Second, the court believes that it must resolve the plaintiff’s request with the benefit of the defendants’ views rather than based on from one side Basis. under The sealed plaintiff In the analysis, the interests of the defendant are an important factor to take into account. Defendants are in the best position to express their interests in this matter; However, since the defendants have not yet appeared, the court lacks the ability to compel them to respond at this stage.
{Under the circumstances here, Defendants may choose to support Plaintiff’s request to proceed anonymously, given Defendants’ institutional interest in encouraging whistleblowers to come forward and Plaintiff’s claims that BKA promised to ensure his safety and protect his confidentiality. Or maybe not. Regardless, the position of the defendants should be taken into account.}
Third, it is unclear what the plaintiff’s position in this court is on the issue that ultimately hampered his efforts to proceed pseudonymously in the DDC suit: his willingness to submit his sealed identity to the court….
If the plaintiff abandoned the DDC claim and filed the immediate suit in the hope that he could somehow avoid having to disclose his identity to this court, he was mistaken. Also in this area, parties acting anonymously must disclose their names (and other identifying information) under seal to the court….
Second Circuit [has] She explained several “vital purposes.”[s]“This requirement is apparently served by pedestrians.” The requirement that a party or his attorney identify himself to the court by his signature “guarantees[s] That the attorney or readily identifiable party assume responsibility for each paper, thus enabling the court to exercise its authority to sanction attorneys and parties who file papers containing misleading or frivolous assertions. The court to fulfill its legal obligations under 28 USC §§ 144 and 455 to investigate conflicts of interest. Moreover, “without knowing” the true identity [the] Parties at the beginning of the case” The court may not give a precluding effect to the rulings in cases between the same parties.
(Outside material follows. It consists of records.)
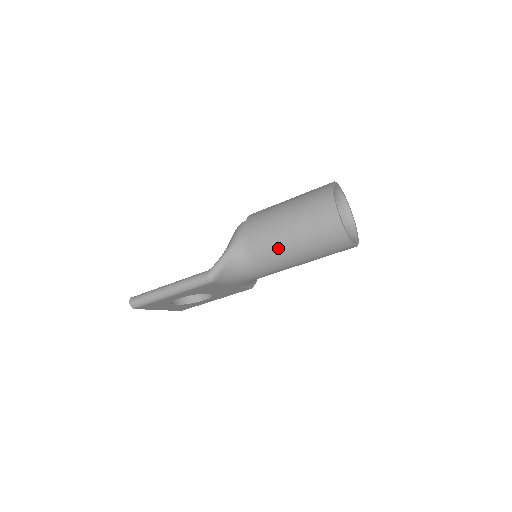
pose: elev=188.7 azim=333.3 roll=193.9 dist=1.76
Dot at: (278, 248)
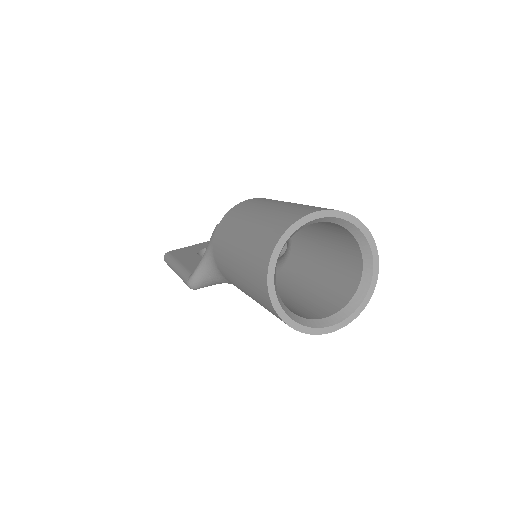
Dot at: (240, 289)
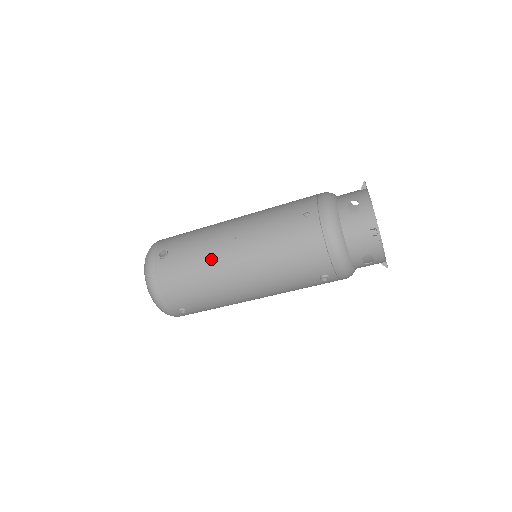
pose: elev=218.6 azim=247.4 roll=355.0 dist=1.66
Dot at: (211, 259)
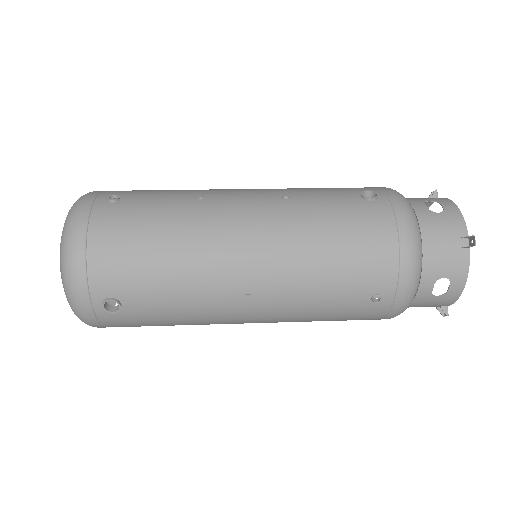
Dot at: (208, 321)
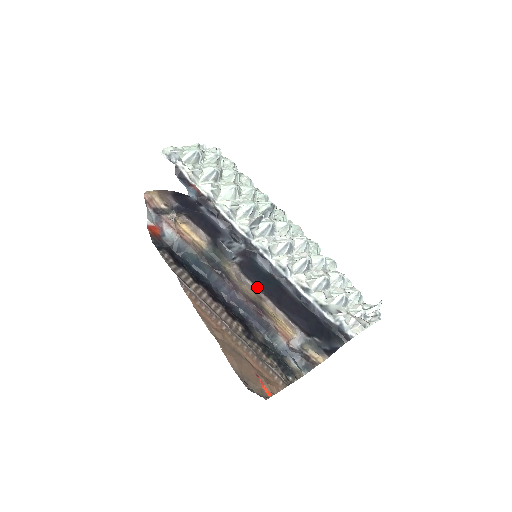
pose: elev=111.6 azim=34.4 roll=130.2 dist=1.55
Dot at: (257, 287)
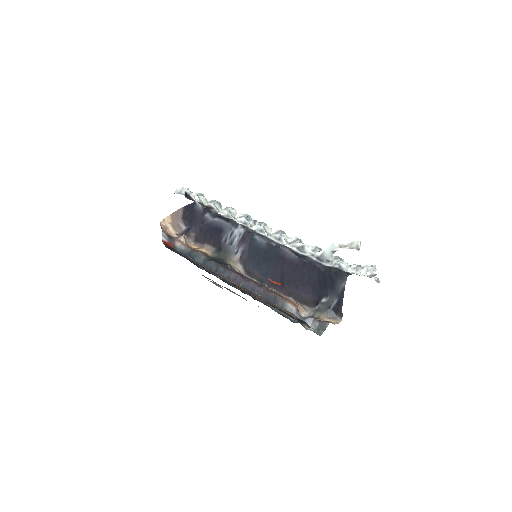
Dot at: (261, 283)
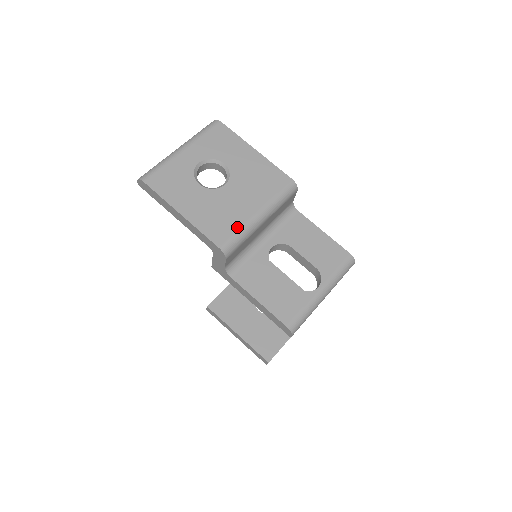
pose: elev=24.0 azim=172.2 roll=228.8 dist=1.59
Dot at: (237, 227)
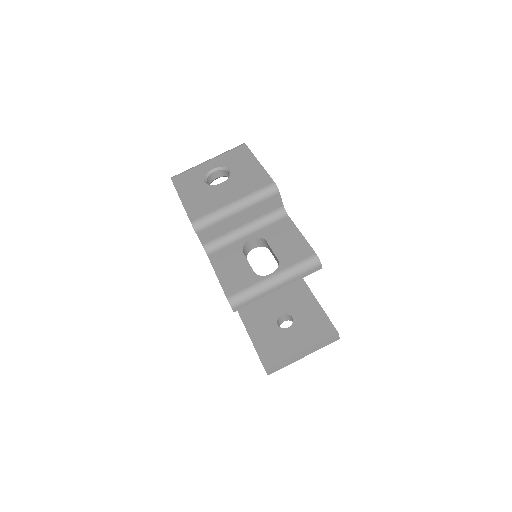
Dot at: (211, 210)
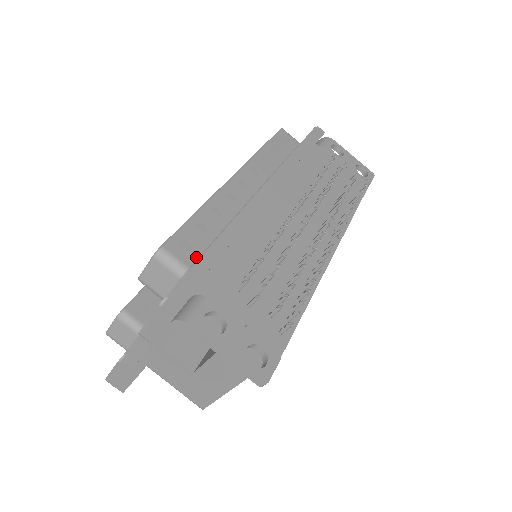
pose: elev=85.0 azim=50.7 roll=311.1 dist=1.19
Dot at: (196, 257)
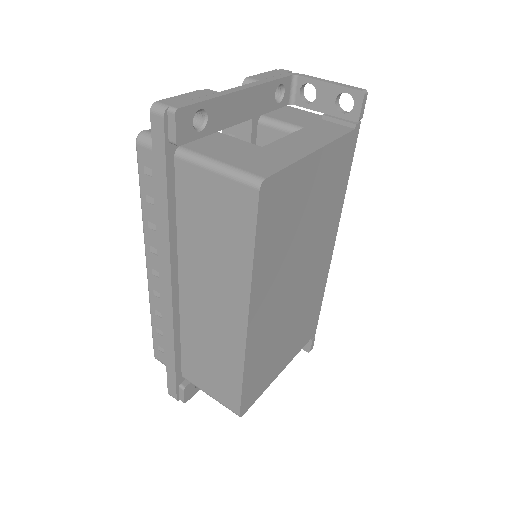
Dot at: occluded
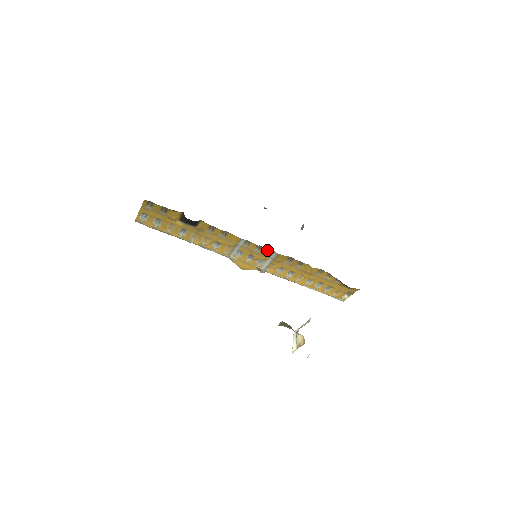
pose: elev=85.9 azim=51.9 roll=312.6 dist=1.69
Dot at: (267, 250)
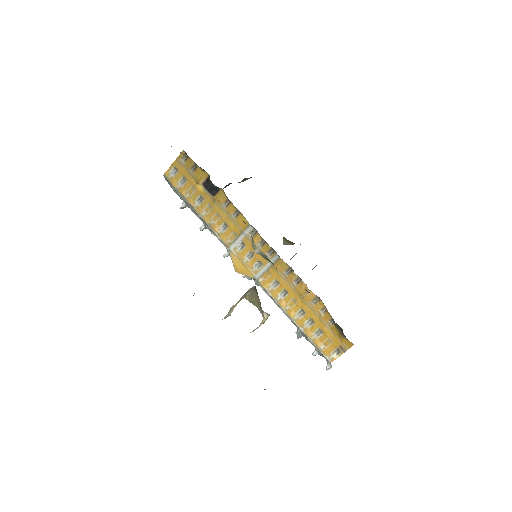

Thus, governing rules and case law make clear that parties who wish to utilize this forum to seek injunctive relief must submit identifying information to the court, even if they have been granted permission to proceed under an assumed name. Accordingly, if the plaintiff reiterates his or her request to proceed anonymously in a timely manner, the court, if inclined to grant such a request, will nonetheless require the plaintiff to disclose his or her identity information to the court under seal in some manner. Unless the plaintiff expresses a willingness to do so, no analysis is necessary The sealed plaintiff factors and determine whether the plaintiff has demonstrated the right to proceed anonymously.
The court takes into account plaintiff’s concerns that the risks to his physical safety, and the corresponding need to protect his identity, are unusually acute in this case. These concerns may support the formulation of a sealing procedure that protects plaintiff confidentiality as much as possible (for example, by allowing sealed documents to be filed and maintained in paper rather than electronic form). However, it does not justify completely dispensing with the “established requirement” that court files reveal the identity of the applicant.